## Extrait
━━━
Cela fait six ans que ce pays fonctionne ainsi, en état d’“urgence révolutionnaire”, et chaque événement pseudo-démocratique est l’occasion d’attaquer avec une violence redoublée le processus démocratique que pourtant le Système mit tant de zèle et de précision à mettre en place avec une “fabrique du consentement” fondé sur une bipartisanerie de pacotille permettant de verrouiller toutes les serrures de ce simulacre. Il s’agit certes d’une tragédie du suicide au rythme du ridicule et dévastateur wokenisme qui reste l’ultime champ d’affrontement des dirigeants des deux camps pourtant complices dabs l’édification du Système ; et par conséquent, à cause de ce qu’est le wokenisme, tragédie-bouffe par essence mais tragédie quoi qu’il en soit... Nous nous apercevrons alors que le “quoi qu’il en coûte” du bouffon est en vérité un “quoi qu’il en soit” de la tragédie catastrophique.

A qui la médaille d’or ?

Dans un article de ‘Spoutnik-Français’ qui expose ses analyses, l’essayiste Nikola Mirkovic (‘L’Amérique empire’) observe :

« Ce genre de discours atlantiste m’inquiète. L’attitude, le comportement, les agissements des Occidentaux me rappellent ce que j’ai vu en Yougoslavie. »

Il parle de la politique US/OTAN vis-à-vis de l’Ukraine et de la Russie, par rapport à la stabilité, l’équilibre et la structuration européenne. Changeant deux mots, il pourrait aussi bien parler de la stabilité, de l’équilibre et de la structuration des USA par rappoort à eux-mêmes, à leurs illusions, à leur simulacre.
━━━
## Données fournies
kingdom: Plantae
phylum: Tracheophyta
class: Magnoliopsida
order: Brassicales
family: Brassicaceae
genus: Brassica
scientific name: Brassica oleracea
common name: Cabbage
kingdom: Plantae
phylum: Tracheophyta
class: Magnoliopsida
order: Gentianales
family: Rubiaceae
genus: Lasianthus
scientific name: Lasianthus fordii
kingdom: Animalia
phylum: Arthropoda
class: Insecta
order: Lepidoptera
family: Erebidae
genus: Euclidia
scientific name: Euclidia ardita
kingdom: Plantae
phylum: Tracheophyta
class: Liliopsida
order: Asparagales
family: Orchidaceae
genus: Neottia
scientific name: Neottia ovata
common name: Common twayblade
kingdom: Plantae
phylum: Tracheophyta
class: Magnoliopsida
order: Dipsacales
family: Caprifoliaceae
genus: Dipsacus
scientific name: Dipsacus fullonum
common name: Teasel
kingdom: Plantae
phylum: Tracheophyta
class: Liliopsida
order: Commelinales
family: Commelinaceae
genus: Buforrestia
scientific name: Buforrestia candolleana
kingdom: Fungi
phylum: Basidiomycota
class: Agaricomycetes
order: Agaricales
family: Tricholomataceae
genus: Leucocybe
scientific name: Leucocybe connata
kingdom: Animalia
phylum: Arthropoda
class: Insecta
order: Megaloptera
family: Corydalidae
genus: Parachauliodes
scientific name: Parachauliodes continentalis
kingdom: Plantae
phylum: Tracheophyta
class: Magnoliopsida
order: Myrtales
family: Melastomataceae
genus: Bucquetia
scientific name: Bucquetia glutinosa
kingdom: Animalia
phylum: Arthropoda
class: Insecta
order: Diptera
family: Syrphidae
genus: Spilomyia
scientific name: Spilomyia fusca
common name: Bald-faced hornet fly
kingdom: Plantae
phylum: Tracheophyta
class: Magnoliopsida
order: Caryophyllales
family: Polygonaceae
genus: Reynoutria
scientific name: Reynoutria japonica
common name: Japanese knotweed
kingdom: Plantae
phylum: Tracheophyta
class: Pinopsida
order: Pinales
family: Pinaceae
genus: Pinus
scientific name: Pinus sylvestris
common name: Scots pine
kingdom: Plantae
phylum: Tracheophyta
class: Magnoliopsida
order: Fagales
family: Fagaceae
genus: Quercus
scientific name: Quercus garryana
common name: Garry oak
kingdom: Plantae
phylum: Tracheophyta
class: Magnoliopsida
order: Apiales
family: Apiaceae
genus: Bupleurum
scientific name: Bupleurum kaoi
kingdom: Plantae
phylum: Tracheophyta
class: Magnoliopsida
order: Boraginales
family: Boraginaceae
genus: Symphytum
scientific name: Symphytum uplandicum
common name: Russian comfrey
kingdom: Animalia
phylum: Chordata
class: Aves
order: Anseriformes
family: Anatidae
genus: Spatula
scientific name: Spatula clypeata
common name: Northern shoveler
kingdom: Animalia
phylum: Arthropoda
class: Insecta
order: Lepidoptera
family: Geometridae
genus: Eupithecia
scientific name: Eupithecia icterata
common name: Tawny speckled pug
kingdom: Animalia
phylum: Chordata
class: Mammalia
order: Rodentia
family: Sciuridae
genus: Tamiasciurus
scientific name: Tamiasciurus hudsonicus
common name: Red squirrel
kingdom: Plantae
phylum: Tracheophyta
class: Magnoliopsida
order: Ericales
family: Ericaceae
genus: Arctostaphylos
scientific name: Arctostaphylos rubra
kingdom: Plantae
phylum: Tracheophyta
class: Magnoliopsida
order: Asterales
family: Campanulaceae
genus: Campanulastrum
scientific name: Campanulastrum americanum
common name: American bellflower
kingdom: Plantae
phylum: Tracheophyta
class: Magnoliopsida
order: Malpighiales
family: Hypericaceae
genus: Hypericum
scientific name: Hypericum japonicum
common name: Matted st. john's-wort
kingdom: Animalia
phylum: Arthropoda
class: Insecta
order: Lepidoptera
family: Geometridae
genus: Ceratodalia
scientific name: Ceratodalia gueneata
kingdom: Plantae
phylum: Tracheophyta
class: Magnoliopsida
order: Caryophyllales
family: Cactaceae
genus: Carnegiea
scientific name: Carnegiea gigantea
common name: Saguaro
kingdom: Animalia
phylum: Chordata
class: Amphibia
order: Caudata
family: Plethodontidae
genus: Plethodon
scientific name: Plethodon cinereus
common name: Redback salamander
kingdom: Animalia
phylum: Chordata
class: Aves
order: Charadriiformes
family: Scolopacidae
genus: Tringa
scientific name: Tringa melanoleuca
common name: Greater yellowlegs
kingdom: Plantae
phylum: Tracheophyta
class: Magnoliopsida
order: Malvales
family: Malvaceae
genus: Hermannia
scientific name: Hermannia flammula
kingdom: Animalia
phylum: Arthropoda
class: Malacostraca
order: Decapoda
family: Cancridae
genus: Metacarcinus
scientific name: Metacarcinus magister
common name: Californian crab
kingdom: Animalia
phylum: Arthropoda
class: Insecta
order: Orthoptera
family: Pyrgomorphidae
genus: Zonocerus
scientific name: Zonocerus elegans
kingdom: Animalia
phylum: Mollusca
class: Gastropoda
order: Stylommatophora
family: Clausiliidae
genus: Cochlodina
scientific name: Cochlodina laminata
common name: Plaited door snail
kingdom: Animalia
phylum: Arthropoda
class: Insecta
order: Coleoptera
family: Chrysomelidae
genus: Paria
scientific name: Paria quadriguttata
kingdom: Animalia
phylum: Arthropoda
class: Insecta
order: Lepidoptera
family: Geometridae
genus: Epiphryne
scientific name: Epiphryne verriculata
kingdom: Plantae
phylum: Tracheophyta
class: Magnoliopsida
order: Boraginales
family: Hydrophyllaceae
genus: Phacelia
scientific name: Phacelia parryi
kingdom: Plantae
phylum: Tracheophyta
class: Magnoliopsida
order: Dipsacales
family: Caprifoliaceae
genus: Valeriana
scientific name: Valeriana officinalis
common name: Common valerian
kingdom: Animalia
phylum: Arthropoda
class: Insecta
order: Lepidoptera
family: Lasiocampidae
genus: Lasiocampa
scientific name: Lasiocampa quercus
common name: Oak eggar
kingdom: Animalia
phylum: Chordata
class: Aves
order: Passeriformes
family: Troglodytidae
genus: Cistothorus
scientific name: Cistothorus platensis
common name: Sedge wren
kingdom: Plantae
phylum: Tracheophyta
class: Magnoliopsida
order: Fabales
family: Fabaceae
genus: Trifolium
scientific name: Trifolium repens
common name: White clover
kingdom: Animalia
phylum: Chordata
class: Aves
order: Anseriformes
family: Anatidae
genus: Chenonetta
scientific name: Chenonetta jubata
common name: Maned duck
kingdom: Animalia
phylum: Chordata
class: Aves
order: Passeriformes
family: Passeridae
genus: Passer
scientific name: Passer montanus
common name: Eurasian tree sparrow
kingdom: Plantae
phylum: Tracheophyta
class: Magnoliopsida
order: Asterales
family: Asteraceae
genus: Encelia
━━━
## Consigne 1
Réécrivez plus brièvement le paragraphe de l'extrait qui commence par « Il parle de la politique US/OTAN », en gardant ses faits principaux.
## Consigne 2
Donnez la suite de l'extrait sur la politique américaine, s'il vous plaît, en partant de sa dernière phrase.
La liste ne joue aucun rôle dans ce travail.

## Réponse 1
Nikola Mirkovic évoque la politique des États-Unis et de l'OTAN envers l'Ukraine et la Russie, du point de vue de la stabilité, de l'équilibre et de la structuration européenne. À deux mots près, ses propos pourraient aussi s'appliquer aux États-Unis face à eux-mêmes, à leurs illusions et à leur simulacre.

## Réponse 2
Les deux crises sont de la même structuration, celle de la structure crisique qui est la forme universelle de la GCES. Elles ont lieu en même temps, plus en coordination automatique qu’en parallèle, parce que l’une alimente l’autre et vice versa, dans un mouvement tourbillonnant (“Tourbillon Crisique”, pour ‘T.C.’). Les deux sont déjà dans un territoire tragique, mais comme il s’agit de tragédie-bouffe on a encore un peu de d’espace, un peu de champ. “Quoi qu’il en soit” l’issue est inéluctable, qui est celle du paroxysme explosif, puisque, simplement, il n’y a pas d’autre issue.

La seule question en suspens est d’ordre chronologique, et elle n’est pas secondaire : laquelle des deux crises atteindra la première ce paroxysme explosif ? Il est évident bien entendu que cet aspect chronologique implique une très forte connectivité entre les deux, la première catastrophe influant décisivement sur la seconde, pour hâter son point de combustion. Bref, – 2022 sera une année intéressante, à tous points de vue ; une de plus, et toujours de plus en plus...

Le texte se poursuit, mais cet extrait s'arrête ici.